A tower devoted to — and modeled after — the Divine Comedy.
Located a minute’s walk from Argentina’s national legislature, at the end of Buenos Aires’ Avenida de Mayo, the Palacio Barolo, once South America’s tallest building, still towers above the neighboring structures.
Work began on the building in 1919 and was completed in 1923, but its attraction extends far beyond its former title, or even its place among Buenos Aires’ scads of building-relics from its golden age as an emerging world capital. Conceived of by cotton magnate Luis Barolo and architect Mario Palanti as a secular temple, the Palacio Barolo serves as an allegory for the structure and content of Dante Allighieri’s Divine Comedy.
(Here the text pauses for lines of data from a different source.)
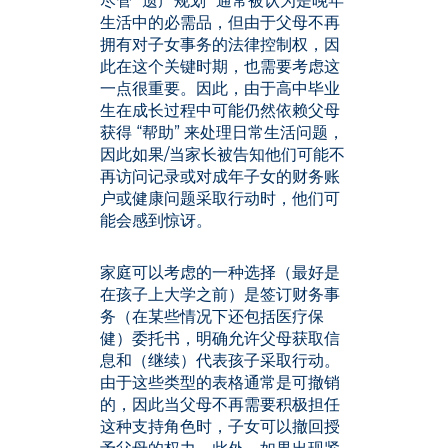
尽管 “遗产规划” 通常被认为是晚年
生活中的必需品，但由于父母不再
拥有对子女事务的法律控制权，因
此在这个关键时期，也需要考虑这
一点很重要。因此，由于高中毕业
生在成长过程中可能仍然依赖父母
获得 “帮助” 来处理日常生活问题，
因此如果/当家长被告知他们可能不
再访问记录或对成年子女的财务账
户或健康问题采取行动时，他们可
能会感到惊讶。
家庭可以考虑的一种选择（最好是
在孩子上大学之前）是签订财务事
务（在某些情况下还包括医疗保
健）委托书，明确允许父母获取信
息和（继续）代表孩子采取行动。
由于这些类型的表格通常是可撤销
的，因此当父母不再需要积极担任
这种支持角色时，子女可以撤回授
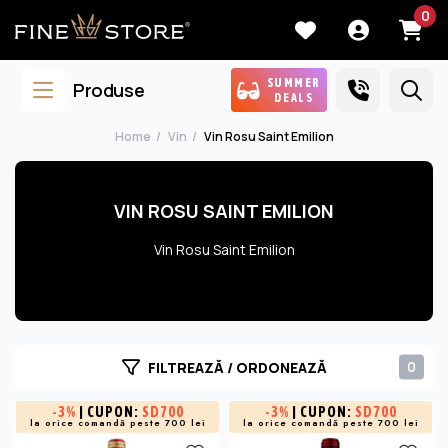
0
SUMMER
Produse
DEALS
Home
Vin
Vin Rosu Saint Emilion
VIN ROSU SAINT EMILION
Vin Rosu Saint Emilion
0
FILTREAZĂ / ORDONEAZĂ
-
3%
| CUPON:
SD700
-
3%
| CUPON:
SD700
la orice comandă peste 700 lei
la orice comandă peste 700 lei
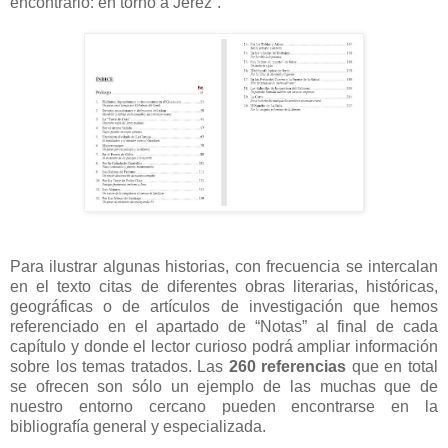
encontrarlo: en torno a Jerez”.
Para ilustrar algunas historias, con frecuencia se intercalan
en el texto citas de diferentes obras literarias, históricas,
geográficas o de artículos de investigación que hemos
referenciado en el apartado de “Notas” al final de cada
capítulo y donde el lector curioso podrá ampliar información
sobre los temas tratados. Las
260 referencias
que en total
se ofrecen son sólo un ejemplo de las muchas que de
nuestro entorno cercano pueden encontrarse en la
bibliografía general y especializada.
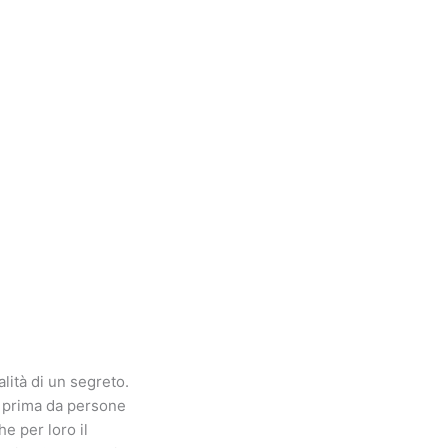
lità di un segreto.
i prima da persone
e per loro il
Believing that Europe had begun drifting toward collapse, Barolo intended the Palacio Barolo to house Dante’s ashes far away from a disintegrating European continent. His partnership with Italian architect Mario Palanti, also a Dante aficionado, resulted in the design of a structure that included the numbers most prevalent in the Divine Comedy: The building’s 22 floors (Dante divided the Divine Comedy into 22 stanzas) sit upon a foundation whose measurements conform to the golden ratio. And, like Dante’s work, the building invites visitors to progress through hell, purgatory, and heaven as they climb to the top.
The lobby, a central hall adorned with inscriptions of Latin verse and monster statues, radiates out from a central dome into nine vaulted archways, which represent the nine circles of hell as described by Dante in the Inferno. Throughout these first three floors are geometric figures representing alchemical symbols for fire, the colors of the Italian flag, and Masonic symbols on the walls, floors, and still-operating antiquated elevators.
The highest levels, representing heaven, begin at an observation deck with one of the few 360 degree views of the sprawling city of Buenos Aires. Climbing a few more floors to the building’s highest point (100 meters, analogous to the 100 cantos of the Divine Comedy), one arrives at a still-working lighthouse.
Like the Pillars of Hercules at the mouth of the Mediterranean, Pilanti intended this tower light and another of his buildings, the Palacio Salvo in Montevideo, Uruguay, to serve as a welcome to visitors arriving from the Atlantic to the Rio de la Plata estuary. The ornament above the lighthouse, a figure of the Southern Cross constellation, aligns with the actual constellation on July 9th, Argentine Independence Day.